Outre les considérations sur l’enveloppe globale de DGF, l’analyse par le biais de ses composantes se révèle également intéressante. L’on peut par exemple constater que les augmentations de dotation de solidarité urbaine (DSU), de dotation de solidarité rurale (DSR) et de dotation d’aménagement des communes d’Outre-mer (DACOM), votées par le Parlement chaque année depuis la LFI 2018, font plus que compenser la hausse des prix et la croissance démographique que connaissent leurs communes bénéficiaires, jusqu’en 2021. En 2022, en dépit des 95 millions d’augmentation respective de la DSU et de la DSR, les montants totaux de ces dotations sont en baisse, en euros constants et à population égale, en raison de la forte inflation.

En outre, il est primordial de garder à l’esprit que l’érosion de la Dotation forfaitaire, en euros constants et à population égale (de 7,2 Md d’euros en 2018 à 5,9 Md d’euros en 2022), n’est pas le seul fait de l’inflation et de la croissance démographique, mais également du financement des besoins internes de la DGF. A cet égard, l’enveloppe de la dotation nationale de péréquation, qui est restée facialement identique depuis 2018, sert de dotation-témoin pour prendre conscience de la dévaluation produite du fait de la hausse des prix et la croissance de la population.

Les territoires urbains plus affectés

Le gel de l’enveloppe globale de DGF, qui subit donc la fonte causée par l’inflation et la croissance démographique, masque en outre les mouvements réels que connaissent, d’une part, ses composantes (DSU, DSR, DACOM, Dotation forfaitaire) et, d’autre part, les allocations individuelles des communes qui, selon des critères socio-démographiques, financiers ou d’aménagement (longueur de voirie, nombre de logements sociaux) voient leur DGF évoluer, parfois fortement, d’une année sur l’autre.

Ainsi, entre 2018 et 2022, la DGF nominale des 51 grandes villes membres de France urbaine est passée de 1 991 à 1 977 millions d’euros courants. De même, la DGF nominale des 2 191 communes membres des grands EPCI adhérents à France urbaine (autres que les grandes villes-centre) est passée de 2 228 à 2 210 millions d’euros.
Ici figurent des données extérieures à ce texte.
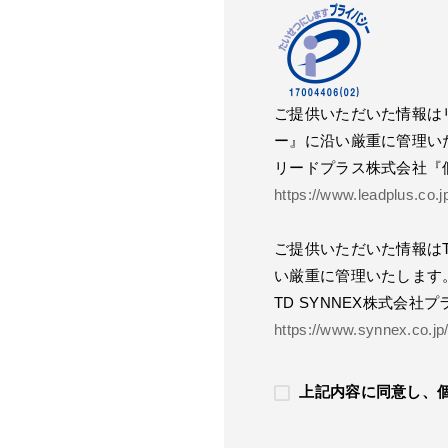
ご提供いただいた情報は
ー』に沿い厳重に管理い
リードプラス株式会社『
https://www.leadplus.co.
ご提供いただいた情報はT
い厳重に管理いたします
TD SYNNEX株式会社
https://www.synnex.co.jp
上記内容に同意し、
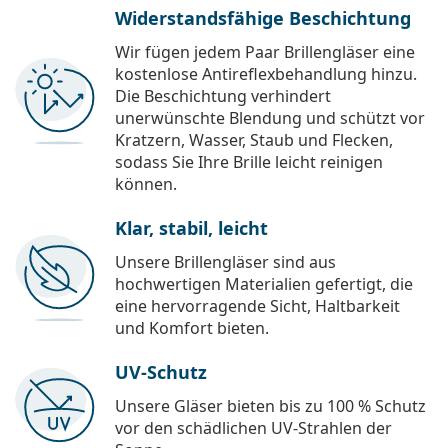
Widerstandsfähige Beschichtung
Wir fügen jedem Paar Brillengläser eine
kostenlose Antireflexbehandlung hinzu.
Die Beschichtung verhindert
unerwünschte Blendung und schützt vor
Kratzern, Wasser, Staub und Flecken,
sodass Sie Ihre Brille leicht reinigen
können.
Klar, stabil, leicht
Unsere Brillengläser sind aus
hochwertigen Materialien gefertigt, die
eine hervorragende Sicht, Haltbarkeit
und Komfort bieten.
UV-Schutz
Unsere Gläser bieten bis zu 100 % Schutz
vor den schädlichen UV-Strahlen der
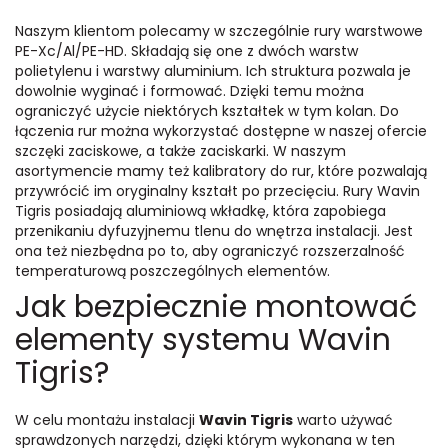
Naszym klientom polecamy w szczególnie rury warstwowe
PE-Xc/Al/PE-HD. Składają się one z dwóch warstw
polietylenu i warstwy aluminium. Ich struktura pozwala je
dowolnie wyginać i formować. Dzięki temu można
ograniczyć użycie niektórych kształtek w tym kolan. Do
łączenia rur można wykorzystać dostępne w naszej ofercie
szczęki zaciskowe, a także zaciskarki. W naszym
asortymencie mamy też kalibratory do rur, które pozwalają
przywrócić im oryginalny kształt po przecięciu. Rury Wavin
Tigris posiadają aluminiową wkładkę, która zapobiega
przenikaniu dyfuzyjnemu tlenu do wnętrza instalacji. Jest
ona też niezbędna po to, aby ograniczyć rozszerzalność
temperaturową poszczególnych elementów.
Jak bezpiecznie montować
elementy systemu Wavin
Tigris?
W celu montażu instalacji
Wavin Tigris
warto używać
sprawdzonych narzędzi, dzięki którym wykonana w ten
A l’inverse, les 32 793 communes françaises non représentées à France urbaine ont vu leur DGF nominale passer de 7 575 à 7 831 millions d’euros courants. En d’autres termes, cette catégorie de communes a récupéré les diminutions intervenues sur les deux premières catégories mais également bénéficié de la totalité de l’augmentation de 221 millions de la DGF nominale des communes intervenue en dépit du gel de la DGF, grâce à la ponction réalisée sur la dotation de compensation des EPCI (cf supra).
 

En euros constants et à population égale sur la période, en revanche, les trois catégories de communes voient leur DGF baisser, quoiqu’inégalement, entre 2018 et 2022, à hauteur de 13 % pour les grandes villes (- 246 M€), 14 % pour les communes des grands EPCI (- 301 M€) et 9 % pour les autres communes (- 948 M€). Cumulées sur la période, ces baisses représentent respectivement 513 M€, 670 M€ et 2 060 M€ (pour un total de 3,2 Md €).

Naturellement, il est nécessaire de souligner que la moitié de l’impact subi par les communes entre 2018 et 2022 en raison du gel de l’enveloppe globale de DGF s’est produit sur la seule année 2022, du fait de la forte inflation causée par les perturbations de l’économie mondiale. Cette réalité se suffit à elle seule pour comprendre que, dès lors que les perspectives de retour à une inflation proche de zéro s’éloignent, il devient difficilement tenable de perpétuer le gel de la DGF sans que cela produise des répercussions budgétaires majeures pour les collectivités locales.